ACTIVITIES —
a) Decide whether each statement below agrees with the passage on picking the winner and runner-up. Answer yes or no for each, and quote the deciding words of the passage.
(i) There are 3 choices for the winner.
(ii) The chance of picking both the winner and the runner-up right at random is 1/12.
(iii) Of the 6 ways to pick the winner right, two also involve picking the runner-up correctly.
b) Report every line of the rows that contains the string "Preprocessing". Case counts.

READING TEXT —
-- Opening Marker --
Another way of looking at it is there are 4 choices for the winner, and consequently 3 choices for the runner-up (or vice-versa). Therefore there is a $\frac14 \cdot \frac13 = \frac{1}{12}$ chance you will pick both right randomly.

But, we must also independently consider the cases where you get only one answer right.

In this case, suppose you pick the winner right. There are 6 such ways to do that, but two of them, as we have noticed, also involve picking the runner-up correctly. As such, there are 4 ways to pick the winner right but not the runner-up, and vice versa. So this has a $\frac{4}{24} = \frac{1}{6}$ chance of happening.
-- Closing Marker --
DATA PROVIDED —
-- Opening Marker --
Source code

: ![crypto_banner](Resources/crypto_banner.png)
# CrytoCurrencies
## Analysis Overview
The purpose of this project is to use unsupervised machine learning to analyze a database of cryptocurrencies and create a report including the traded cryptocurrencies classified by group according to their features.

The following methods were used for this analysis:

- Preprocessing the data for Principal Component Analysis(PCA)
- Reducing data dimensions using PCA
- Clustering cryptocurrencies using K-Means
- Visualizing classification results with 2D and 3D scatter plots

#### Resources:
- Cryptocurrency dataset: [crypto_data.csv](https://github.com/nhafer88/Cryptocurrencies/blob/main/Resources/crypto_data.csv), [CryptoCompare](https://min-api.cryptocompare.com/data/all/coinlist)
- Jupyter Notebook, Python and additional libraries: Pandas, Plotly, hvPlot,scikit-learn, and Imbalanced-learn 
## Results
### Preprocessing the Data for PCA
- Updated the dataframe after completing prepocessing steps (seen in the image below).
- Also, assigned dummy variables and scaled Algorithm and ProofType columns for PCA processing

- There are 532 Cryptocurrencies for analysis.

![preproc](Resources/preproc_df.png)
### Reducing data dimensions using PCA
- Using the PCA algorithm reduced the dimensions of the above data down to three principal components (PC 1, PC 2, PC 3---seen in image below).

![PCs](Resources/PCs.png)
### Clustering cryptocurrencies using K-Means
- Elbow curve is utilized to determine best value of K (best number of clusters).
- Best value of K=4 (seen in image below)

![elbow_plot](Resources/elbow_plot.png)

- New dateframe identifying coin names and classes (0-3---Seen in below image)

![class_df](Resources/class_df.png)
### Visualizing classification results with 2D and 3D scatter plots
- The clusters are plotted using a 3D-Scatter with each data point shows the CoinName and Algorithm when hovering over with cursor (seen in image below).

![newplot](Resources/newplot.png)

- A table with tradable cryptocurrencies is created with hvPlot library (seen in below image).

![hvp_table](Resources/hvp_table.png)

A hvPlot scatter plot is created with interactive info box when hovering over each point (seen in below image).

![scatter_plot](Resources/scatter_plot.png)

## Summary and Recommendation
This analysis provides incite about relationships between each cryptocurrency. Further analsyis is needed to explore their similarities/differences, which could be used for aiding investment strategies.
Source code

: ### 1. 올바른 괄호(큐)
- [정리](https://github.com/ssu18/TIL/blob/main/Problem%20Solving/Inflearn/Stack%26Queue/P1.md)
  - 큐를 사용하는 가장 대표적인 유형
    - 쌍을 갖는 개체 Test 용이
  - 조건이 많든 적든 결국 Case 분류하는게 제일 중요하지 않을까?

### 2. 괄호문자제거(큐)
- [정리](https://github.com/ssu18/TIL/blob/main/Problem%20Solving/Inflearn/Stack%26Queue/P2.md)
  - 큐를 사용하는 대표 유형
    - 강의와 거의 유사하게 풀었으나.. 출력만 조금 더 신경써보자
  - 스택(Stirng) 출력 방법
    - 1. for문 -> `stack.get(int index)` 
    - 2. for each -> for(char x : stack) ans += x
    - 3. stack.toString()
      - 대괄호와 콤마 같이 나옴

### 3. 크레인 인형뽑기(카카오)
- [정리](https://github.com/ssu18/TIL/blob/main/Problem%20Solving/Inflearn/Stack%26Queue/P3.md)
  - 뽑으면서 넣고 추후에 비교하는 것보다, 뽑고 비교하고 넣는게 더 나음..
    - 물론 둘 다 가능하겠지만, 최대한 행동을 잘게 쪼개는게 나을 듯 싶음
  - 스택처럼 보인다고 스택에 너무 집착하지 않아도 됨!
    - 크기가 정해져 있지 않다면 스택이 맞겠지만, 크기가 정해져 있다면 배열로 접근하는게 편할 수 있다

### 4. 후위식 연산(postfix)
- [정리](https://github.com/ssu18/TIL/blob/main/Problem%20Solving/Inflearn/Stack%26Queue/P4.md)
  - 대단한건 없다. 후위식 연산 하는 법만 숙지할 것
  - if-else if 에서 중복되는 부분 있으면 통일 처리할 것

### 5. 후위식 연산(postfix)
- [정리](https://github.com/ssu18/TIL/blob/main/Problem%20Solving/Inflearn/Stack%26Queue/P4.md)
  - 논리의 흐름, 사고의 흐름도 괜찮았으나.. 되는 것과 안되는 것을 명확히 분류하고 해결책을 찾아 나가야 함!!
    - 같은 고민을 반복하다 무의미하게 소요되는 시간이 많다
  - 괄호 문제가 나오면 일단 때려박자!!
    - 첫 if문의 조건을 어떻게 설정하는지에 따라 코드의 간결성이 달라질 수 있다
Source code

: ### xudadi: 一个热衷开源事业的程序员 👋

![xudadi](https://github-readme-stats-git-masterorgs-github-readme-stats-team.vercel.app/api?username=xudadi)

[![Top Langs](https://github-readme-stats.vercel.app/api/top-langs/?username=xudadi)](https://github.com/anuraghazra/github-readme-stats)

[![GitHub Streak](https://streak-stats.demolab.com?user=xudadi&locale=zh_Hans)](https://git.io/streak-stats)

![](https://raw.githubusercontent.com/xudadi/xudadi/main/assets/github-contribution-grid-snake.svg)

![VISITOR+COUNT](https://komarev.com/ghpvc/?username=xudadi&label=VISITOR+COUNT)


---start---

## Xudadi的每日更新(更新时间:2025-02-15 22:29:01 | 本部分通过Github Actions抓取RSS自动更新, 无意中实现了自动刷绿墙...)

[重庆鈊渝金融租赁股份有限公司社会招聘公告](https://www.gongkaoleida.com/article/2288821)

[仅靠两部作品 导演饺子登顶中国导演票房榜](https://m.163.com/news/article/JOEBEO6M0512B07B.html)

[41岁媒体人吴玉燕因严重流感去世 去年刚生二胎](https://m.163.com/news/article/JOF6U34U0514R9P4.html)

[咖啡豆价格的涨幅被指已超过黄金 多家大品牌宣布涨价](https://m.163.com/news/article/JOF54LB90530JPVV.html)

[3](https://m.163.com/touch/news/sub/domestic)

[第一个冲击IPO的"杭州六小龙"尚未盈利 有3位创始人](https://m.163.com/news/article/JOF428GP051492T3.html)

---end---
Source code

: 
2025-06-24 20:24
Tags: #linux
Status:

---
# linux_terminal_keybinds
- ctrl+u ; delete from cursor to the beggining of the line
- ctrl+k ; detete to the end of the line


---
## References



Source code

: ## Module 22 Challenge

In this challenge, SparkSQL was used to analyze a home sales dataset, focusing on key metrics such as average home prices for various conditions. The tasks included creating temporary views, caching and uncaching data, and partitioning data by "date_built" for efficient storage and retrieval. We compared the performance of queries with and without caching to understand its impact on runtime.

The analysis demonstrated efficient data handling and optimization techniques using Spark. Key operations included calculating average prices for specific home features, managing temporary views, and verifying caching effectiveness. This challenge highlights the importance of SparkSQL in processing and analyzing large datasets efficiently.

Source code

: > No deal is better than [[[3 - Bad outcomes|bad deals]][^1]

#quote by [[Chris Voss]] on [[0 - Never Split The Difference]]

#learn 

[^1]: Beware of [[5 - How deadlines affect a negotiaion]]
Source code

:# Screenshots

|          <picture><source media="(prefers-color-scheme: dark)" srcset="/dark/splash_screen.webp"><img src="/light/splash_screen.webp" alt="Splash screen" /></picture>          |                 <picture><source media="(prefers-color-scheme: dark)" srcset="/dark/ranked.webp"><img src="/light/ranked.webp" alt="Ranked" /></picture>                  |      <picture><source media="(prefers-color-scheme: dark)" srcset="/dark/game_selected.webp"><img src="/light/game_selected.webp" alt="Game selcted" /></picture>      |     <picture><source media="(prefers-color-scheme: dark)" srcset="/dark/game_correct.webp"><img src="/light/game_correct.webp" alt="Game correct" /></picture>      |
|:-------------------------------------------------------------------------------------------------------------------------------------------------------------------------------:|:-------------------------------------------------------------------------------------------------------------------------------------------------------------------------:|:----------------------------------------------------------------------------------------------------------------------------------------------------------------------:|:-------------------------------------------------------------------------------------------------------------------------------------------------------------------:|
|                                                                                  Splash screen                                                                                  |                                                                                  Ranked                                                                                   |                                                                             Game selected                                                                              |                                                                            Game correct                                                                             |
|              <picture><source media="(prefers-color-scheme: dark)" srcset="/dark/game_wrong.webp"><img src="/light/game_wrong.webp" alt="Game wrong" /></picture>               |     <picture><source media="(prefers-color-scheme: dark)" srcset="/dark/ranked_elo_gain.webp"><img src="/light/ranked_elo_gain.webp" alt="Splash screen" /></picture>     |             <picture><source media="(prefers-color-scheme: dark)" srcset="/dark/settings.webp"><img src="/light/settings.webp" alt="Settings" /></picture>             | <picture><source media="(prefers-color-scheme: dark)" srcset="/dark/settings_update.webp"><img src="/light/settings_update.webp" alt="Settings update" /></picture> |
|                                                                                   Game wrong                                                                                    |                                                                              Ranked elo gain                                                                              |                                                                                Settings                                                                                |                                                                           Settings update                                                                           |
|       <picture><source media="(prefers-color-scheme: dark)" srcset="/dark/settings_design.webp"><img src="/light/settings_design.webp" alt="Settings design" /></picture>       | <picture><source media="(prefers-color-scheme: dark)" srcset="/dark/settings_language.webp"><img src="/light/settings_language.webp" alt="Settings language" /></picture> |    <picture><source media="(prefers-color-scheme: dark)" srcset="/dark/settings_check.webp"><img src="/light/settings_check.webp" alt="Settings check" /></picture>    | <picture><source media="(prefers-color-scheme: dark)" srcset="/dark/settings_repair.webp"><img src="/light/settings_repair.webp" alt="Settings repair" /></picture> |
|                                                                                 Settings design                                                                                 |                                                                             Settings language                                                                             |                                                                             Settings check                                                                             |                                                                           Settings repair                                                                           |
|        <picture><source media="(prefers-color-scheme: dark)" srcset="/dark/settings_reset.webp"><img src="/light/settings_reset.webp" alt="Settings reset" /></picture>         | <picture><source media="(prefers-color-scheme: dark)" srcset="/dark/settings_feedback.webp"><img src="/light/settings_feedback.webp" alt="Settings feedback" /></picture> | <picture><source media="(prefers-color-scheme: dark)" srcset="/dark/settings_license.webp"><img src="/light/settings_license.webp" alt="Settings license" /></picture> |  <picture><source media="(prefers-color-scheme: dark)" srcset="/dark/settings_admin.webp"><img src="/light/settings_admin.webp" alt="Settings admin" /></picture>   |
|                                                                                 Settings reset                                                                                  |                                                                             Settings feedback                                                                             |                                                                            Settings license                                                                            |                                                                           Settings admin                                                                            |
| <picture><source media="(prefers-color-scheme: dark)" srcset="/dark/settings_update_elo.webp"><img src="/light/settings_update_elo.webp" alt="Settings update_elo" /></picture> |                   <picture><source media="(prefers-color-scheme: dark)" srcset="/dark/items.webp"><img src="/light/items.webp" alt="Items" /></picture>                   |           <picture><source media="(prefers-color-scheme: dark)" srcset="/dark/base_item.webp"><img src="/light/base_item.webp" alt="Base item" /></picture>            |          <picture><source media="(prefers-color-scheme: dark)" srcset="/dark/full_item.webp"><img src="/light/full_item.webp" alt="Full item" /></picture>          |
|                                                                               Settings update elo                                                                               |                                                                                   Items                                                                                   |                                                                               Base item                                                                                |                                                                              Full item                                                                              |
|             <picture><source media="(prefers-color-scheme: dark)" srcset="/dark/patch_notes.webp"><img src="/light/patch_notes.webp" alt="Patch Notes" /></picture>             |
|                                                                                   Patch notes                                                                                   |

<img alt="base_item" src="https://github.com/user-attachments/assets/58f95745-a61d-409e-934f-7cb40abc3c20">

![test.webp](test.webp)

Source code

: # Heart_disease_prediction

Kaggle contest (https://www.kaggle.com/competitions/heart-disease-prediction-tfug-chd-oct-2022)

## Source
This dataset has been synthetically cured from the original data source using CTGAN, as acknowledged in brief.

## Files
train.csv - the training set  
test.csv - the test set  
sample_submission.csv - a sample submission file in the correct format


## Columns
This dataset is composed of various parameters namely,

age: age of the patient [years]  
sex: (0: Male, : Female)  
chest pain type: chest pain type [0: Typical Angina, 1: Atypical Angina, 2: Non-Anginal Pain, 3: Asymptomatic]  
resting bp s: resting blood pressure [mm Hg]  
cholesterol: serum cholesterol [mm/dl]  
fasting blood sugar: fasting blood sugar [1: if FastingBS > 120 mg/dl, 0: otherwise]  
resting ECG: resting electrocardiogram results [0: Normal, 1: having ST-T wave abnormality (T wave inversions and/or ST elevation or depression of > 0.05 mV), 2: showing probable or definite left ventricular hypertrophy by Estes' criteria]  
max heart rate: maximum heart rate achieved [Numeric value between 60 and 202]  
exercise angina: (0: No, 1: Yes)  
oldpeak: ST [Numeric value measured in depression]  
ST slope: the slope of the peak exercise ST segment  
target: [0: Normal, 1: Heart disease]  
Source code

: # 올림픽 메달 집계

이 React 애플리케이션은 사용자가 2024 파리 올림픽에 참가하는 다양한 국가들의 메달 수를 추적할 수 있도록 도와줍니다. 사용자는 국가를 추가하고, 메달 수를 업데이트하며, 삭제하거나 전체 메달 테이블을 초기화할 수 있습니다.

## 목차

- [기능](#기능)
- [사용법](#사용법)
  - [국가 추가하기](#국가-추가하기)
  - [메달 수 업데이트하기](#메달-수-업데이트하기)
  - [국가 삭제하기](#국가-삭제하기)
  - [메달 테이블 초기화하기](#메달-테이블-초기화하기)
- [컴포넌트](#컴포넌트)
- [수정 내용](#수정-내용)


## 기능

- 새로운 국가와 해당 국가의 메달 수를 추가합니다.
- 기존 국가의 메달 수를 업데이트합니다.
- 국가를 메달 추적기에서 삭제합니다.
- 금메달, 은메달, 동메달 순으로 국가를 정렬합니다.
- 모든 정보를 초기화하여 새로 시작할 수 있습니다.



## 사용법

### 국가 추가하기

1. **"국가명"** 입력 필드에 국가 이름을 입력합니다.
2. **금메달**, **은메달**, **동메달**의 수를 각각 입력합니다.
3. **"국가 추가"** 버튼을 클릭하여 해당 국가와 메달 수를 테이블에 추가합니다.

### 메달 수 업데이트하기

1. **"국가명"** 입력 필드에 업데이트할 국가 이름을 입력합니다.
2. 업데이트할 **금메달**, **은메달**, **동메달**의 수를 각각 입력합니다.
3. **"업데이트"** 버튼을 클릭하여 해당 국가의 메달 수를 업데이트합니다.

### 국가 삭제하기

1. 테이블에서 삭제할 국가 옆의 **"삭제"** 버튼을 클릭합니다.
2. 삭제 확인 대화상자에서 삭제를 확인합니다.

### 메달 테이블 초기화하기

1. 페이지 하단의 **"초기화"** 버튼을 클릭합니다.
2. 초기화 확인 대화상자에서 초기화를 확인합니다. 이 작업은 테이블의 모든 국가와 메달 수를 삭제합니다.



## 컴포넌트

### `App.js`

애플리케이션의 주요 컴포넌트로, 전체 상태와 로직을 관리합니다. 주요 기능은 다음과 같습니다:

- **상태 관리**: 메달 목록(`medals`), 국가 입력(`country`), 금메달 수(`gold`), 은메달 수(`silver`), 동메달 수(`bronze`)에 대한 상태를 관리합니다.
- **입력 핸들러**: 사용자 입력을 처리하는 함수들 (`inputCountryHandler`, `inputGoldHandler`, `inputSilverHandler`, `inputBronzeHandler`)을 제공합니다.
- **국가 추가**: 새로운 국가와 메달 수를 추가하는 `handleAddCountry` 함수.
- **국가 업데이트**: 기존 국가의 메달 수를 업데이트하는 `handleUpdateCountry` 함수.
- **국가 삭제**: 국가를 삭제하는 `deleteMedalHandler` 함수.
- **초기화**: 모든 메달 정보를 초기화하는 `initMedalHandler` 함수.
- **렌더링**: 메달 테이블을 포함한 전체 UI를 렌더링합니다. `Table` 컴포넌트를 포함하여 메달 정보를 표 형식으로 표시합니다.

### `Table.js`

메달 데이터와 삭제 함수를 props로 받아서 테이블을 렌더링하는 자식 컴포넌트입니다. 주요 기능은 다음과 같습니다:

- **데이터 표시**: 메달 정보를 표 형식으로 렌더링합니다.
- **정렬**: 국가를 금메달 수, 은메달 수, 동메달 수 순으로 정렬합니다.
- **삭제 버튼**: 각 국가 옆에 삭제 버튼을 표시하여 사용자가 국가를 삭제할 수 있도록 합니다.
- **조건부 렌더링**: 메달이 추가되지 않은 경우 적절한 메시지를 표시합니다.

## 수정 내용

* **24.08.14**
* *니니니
-- Closing Marker --
TASK ANSWERS —
a)
(i) No: "there are 4 choices for the winner"
(ii) Yes: "there is a $\frac14 \cdot \frac13 = \frac{1}{12}$ chance you will pick both right randomly"
(iii) Yes: "There are 6 such ways to do that, but two of them, as we have noticed, also involve picking the runner-up correctly"

b)
- Preprocessing the data for Principal Component Analysis(PCA)
### Preprocessing the Data for PCA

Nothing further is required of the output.